[ASSIGNED TASK]
If a line of the records holds the word "saltshaker", copy it out.

[Stored data entries]
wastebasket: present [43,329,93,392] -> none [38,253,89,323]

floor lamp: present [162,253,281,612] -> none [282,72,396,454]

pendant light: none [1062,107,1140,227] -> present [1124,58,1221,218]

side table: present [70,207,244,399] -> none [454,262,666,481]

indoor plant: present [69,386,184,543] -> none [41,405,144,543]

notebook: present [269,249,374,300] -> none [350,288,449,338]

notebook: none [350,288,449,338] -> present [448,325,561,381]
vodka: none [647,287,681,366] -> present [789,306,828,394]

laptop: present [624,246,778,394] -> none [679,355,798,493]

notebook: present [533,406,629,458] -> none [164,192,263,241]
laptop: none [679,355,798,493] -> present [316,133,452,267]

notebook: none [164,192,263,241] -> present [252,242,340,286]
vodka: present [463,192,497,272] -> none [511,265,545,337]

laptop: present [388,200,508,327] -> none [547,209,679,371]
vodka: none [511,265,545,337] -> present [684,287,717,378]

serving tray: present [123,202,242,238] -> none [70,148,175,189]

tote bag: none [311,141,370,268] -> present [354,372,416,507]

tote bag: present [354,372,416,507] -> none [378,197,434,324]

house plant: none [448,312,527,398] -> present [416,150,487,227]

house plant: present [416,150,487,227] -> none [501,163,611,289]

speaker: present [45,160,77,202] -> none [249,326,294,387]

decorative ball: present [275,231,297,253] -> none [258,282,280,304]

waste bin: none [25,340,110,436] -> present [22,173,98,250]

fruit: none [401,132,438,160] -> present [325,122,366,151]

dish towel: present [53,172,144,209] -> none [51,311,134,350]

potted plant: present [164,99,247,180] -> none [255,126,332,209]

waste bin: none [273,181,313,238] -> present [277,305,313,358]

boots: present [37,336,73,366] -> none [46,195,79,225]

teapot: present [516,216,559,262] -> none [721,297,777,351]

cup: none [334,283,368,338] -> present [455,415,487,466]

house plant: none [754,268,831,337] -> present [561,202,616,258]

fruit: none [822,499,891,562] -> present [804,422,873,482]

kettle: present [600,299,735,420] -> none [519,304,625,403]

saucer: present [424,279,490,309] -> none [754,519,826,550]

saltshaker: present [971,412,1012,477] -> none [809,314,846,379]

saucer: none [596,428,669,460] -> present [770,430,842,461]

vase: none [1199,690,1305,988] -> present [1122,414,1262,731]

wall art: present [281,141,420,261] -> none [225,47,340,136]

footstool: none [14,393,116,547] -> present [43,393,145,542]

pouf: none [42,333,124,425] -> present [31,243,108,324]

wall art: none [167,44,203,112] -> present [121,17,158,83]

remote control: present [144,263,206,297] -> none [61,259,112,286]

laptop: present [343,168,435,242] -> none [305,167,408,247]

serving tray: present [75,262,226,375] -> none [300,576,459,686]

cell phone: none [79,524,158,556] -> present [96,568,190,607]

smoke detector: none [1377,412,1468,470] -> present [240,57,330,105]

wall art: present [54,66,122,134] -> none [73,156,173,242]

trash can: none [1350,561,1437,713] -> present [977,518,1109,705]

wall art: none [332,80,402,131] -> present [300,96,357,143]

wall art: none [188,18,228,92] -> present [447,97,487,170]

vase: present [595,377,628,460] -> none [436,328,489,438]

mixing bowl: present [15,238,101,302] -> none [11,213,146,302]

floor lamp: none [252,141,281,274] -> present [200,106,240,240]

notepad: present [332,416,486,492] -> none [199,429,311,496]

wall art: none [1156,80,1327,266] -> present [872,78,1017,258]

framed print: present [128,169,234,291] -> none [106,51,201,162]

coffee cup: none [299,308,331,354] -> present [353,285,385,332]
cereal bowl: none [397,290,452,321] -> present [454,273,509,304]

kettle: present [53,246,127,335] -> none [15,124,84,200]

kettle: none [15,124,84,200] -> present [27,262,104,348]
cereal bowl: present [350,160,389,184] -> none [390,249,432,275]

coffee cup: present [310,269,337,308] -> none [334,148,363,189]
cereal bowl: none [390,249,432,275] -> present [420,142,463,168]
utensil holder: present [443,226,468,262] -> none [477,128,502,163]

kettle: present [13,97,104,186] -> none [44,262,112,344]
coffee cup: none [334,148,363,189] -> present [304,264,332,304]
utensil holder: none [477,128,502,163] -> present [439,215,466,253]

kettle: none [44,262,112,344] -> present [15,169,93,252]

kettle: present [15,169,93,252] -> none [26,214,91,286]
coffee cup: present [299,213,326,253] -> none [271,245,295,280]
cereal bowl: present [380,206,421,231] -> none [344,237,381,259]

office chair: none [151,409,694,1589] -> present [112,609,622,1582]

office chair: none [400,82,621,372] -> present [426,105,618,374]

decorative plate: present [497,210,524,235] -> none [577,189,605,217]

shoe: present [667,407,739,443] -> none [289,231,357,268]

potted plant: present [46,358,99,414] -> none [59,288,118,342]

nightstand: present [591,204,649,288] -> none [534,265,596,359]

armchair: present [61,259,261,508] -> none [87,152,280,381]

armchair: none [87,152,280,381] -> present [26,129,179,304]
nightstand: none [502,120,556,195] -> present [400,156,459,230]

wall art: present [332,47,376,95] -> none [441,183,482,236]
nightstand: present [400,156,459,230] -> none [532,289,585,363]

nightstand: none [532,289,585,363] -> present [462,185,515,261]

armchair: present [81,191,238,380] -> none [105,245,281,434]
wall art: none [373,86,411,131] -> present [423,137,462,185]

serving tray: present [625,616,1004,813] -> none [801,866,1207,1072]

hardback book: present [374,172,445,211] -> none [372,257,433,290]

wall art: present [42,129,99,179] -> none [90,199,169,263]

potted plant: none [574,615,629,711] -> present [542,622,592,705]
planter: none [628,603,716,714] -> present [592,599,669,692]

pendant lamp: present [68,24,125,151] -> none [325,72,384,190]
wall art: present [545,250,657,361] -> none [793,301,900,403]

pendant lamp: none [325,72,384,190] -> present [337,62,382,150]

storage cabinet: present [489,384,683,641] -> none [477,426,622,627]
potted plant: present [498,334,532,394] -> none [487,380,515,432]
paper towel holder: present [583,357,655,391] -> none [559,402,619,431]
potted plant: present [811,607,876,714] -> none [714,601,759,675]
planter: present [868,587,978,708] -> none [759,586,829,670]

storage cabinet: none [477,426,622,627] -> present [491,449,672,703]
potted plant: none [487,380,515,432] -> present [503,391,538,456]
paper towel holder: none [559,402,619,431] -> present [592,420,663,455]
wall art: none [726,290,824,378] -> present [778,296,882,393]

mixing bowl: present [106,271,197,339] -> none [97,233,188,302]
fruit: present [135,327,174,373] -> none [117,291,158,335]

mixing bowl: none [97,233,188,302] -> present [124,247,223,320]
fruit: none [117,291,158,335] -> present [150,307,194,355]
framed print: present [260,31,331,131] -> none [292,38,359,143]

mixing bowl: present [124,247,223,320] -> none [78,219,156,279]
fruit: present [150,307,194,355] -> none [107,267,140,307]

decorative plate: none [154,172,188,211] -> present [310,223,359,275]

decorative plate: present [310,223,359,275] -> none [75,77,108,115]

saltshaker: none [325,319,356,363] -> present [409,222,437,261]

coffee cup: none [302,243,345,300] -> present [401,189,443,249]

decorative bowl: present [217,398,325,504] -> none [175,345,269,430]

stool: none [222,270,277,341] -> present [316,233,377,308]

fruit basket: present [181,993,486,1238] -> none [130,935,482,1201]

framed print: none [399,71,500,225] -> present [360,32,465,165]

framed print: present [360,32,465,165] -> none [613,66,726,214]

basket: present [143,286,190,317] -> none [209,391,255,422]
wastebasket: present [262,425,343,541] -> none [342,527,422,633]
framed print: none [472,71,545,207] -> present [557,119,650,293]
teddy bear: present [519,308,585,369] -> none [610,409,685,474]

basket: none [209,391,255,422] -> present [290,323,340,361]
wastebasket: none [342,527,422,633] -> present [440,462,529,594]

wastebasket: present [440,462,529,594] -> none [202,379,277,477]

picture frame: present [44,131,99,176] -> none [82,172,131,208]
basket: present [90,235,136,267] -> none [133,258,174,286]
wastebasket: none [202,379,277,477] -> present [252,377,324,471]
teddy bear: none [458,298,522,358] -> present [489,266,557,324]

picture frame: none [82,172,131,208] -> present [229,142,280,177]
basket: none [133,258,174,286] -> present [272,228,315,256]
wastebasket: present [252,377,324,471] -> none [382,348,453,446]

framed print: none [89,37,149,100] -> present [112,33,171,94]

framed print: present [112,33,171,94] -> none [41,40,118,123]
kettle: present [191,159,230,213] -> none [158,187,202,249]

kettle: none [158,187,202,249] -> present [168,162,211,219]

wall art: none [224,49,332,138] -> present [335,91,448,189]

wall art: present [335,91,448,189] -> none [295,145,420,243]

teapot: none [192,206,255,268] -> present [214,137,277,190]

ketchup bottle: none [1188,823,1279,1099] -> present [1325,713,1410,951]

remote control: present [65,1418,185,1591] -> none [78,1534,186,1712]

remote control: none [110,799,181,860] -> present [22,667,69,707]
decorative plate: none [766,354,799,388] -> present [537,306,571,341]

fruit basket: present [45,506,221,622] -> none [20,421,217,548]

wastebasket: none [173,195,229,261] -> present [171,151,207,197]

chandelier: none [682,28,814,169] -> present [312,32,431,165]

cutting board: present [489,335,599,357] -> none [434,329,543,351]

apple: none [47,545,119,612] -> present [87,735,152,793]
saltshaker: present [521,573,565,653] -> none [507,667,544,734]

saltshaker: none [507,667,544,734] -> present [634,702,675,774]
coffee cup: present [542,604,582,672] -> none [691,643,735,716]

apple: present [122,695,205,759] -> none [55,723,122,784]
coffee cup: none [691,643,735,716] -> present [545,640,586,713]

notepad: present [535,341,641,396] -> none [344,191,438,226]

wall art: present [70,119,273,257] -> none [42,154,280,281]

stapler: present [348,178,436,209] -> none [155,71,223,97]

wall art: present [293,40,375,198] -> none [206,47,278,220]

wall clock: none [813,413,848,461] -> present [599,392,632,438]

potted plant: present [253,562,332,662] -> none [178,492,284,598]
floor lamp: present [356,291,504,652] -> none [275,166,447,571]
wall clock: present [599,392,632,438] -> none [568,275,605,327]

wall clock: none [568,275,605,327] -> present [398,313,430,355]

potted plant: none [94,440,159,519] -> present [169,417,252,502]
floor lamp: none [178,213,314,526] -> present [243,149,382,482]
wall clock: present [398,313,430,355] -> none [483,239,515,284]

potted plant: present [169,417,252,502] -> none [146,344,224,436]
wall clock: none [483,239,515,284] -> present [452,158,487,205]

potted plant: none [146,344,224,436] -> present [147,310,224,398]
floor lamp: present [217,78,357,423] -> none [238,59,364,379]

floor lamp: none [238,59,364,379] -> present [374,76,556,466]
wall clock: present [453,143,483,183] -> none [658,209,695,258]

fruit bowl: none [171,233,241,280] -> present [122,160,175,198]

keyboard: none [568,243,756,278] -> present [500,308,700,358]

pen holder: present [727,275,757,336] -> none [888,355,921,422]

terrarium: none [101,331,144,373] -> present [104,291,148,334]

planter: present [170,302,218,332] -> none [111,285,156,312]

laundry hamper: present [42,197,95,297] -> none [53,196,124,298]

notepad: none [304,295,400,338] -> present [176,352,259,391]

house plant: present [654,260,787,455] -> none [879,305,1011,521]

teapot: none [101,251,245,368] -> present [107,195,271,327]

[ANSWER TO THIS PROBLEM]
saltshaker: present [971,412,1012,477] -> none [809,314,846,379]
saltshaker: none [325,319,356,363] -> present [409,222,437,261]
saltshaker: present [521,573,565,653] -> none [507,667,544,734]
saltshaker: none [507,667,544,734] -> present [634,702,675,774]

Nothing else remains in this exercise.